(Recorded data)

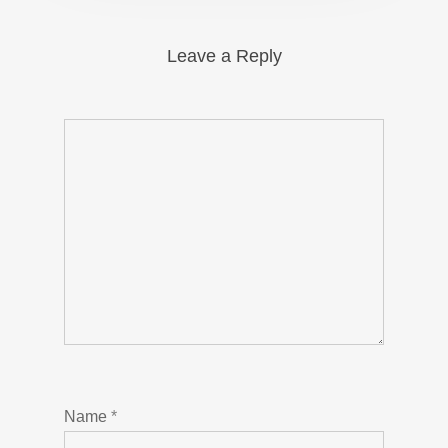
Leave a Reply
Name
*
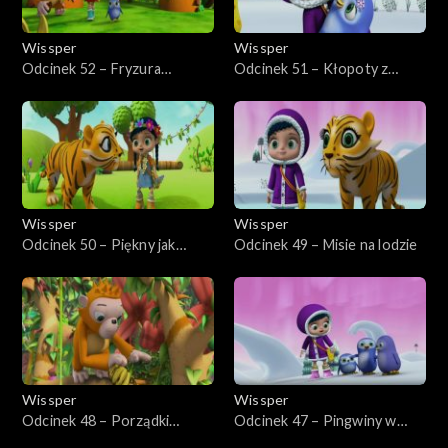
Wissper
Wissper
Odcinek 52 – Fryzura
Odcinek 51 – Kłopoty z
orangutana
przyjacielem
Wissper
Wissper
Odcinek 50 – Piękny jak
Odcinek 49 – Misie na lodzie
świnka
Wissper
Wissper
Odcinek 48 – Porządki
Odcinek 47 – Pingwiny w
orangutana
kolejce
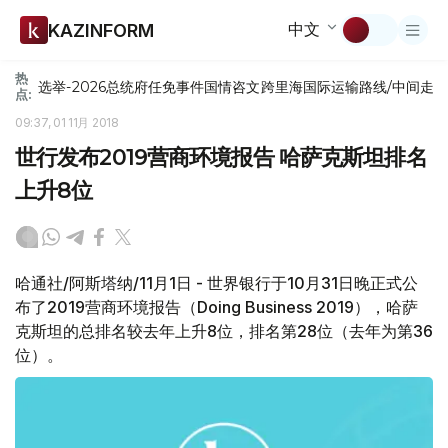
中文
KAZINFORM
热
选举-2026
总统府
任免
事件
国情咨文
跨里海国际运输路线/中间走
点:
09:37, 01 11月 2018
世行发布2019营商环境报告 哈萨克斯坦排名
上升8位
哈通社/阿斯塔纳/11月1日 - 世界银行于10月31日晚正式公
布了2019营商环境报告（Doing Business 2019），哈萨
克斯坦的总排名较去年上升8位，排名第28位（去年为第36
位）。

==

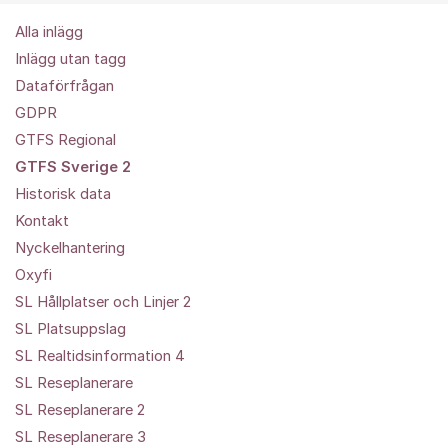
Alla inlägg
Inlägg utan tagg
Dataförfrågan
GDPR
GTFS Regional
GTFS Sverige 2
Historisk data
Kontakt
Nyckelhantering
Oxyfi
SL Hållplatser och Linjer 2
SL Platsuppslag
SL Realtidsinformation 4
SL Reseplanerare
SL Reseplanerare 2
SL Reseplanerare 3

▶ _Work to be completed_:
Check each line above for the word "Odcinek", and copy the lines where it appears.

▶ _Answer to this task_:
Odcinek 52 – Fryzura
Odcinek 51 – Kłopoty z
Odcinek 50 – Piękny jak
Odcinek 49 – Misie na lodzie
Odcinek 48 – Porządki
Odcinek 47 – Pingwiny w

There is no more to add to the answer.